Clínica Geral

Vacinação protege grávidas e fetos contra doenças

Por Redação Doutíssima 24/11/2014

A gravidez é um momento aguardado por muitos casais. Junto com a expectativa e a ansiedade do nascimento da criança, muitas dúvidas surgem em relação a este período de gestação, sendo que um dos questionamentos mais pontuais se refere aos riscos da vacinação durante esta fase.

vacinação

Manter as vacinas em dia é garantia de prevenção para o futuro. Foto: iStock, Getty Images

Apesar do receio que existe, a vacinação nem sempre é contraindicada na gravidez, pois ela protege grávidas e fetos contra doenças.

A imunização antes e durante a gravidez protege a mulher contra doenças potencialmente graves, além de garantir maior resistência a infecções intrauterinas e uma imunização passiva ao recém nascido, sendo também transmitida pelo leite materno.

Vacinação é importante em diversos casos

A vacinação para as gestantes é de extrema importância, pois elas se encontram no grupo de risco para as complicações causadas pela infecção do vírus influenza, e podem desenvolver diversas doenças preveníveis por vacinas, como hepatite B, coqueluche, tétano, difteria e meningite.

Em virtude disto, a Secretaria de Estado da Saúde de São Paulo iniciou, desde o dia 3 de novembro, a vacinação “2 em 1” para grávidas entre a 27ª e a 36ª semana de gestação em todos os municípios do estado.

Por meio dela, a imunização irá proteger, além das gestantes, os bebês, que já nascerão com os anticorpos necessários à prevenção da difteria, do tétano e também da coqueluche, doença que apresenta um alto índice de letalidade, principalmente em crianças com até dois meses de vida.

A vacina para a prevenção do tétano neonatal também é de grande importância, já que os anticorpos produzidos pela mãe, após a vacinação, atravessam placenta, protegendo o feto.

Além da vacinação contra difteria, tétano e coqueluche, as grávidas devem tomar vacina da gripe trivalente para prevenção contra os vírus influenza A, B e da gripe A (H1N1).

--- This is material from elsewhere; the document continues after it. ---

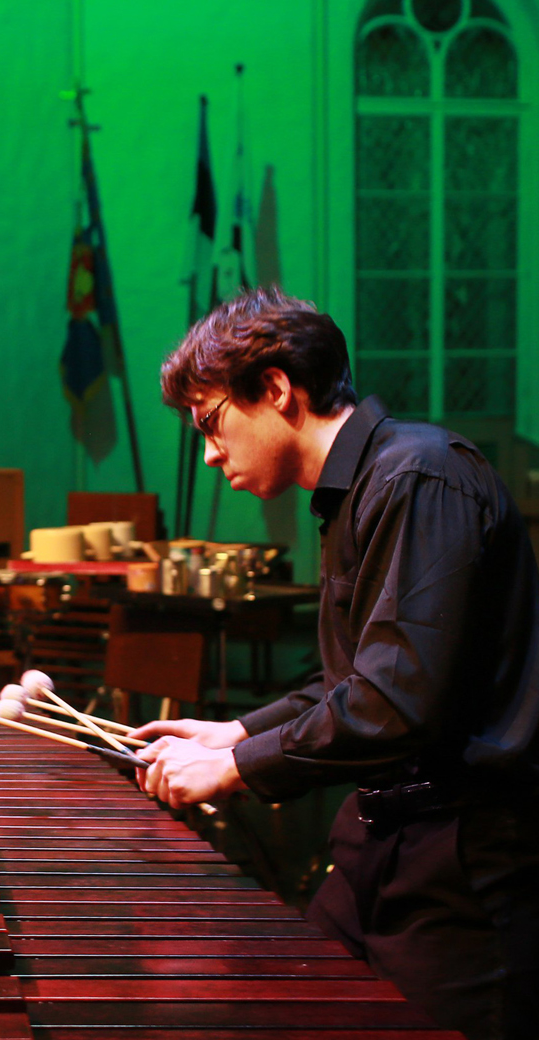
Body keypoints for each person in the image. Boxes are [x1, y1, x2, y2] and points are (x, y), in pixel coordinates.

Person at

A realização desta vacina é indicada nos meses de sazonalidade do vírus, mesmo isto ocorrendo no primeiro trimestre da gestação.

Prevenção e vacinação caminham juntas

Outra vacina de grande importância para a gestante e para o feto durante a gravidez é a da hepatite B. A doença, que pode ser transmitida durante a relação sexual ou pelo contato com sangue contaminado, apresenta risco tanto para a gestante quanto para o bebê.

Quando não realiza o tratamento e não segue as orientações médicas, a grávida pode desenvolver doenças graves do fígado, como cirrose hepática ou câncer do fígado, causando danos que podem ser irreversíveis.

Já o bebê pode infectado na hora do parto, por meio do sangue da mãe ou pela placenta. Por isto, logo após o nascimento, o bebê deverá receber uma dose da vacina contra a hepatite B e uma injeção de imunoglobulina até 12 horas após o parto e mais duas doses da vacina no 1º e no 6º mês de vida.

A gestante ainda pode tomar vacina contra meningite C, com solicitação médica. A vacinação deve ser administrada depois dos três primeiros meses de gestação, que é o período em que os anticorpos da mãe passam para o bebê deixando-o mais bem protegido.

No entanto, algumas vacinas são contraindicadas durante a gravidez. É o caso da BCG, da vacina contra pólio e contra rubéola, pois se tratam de vacinações com vírus vivos que podem afetar o bebê causando uma série de complicações como, por exemplo, malformação do feto e até o aborto.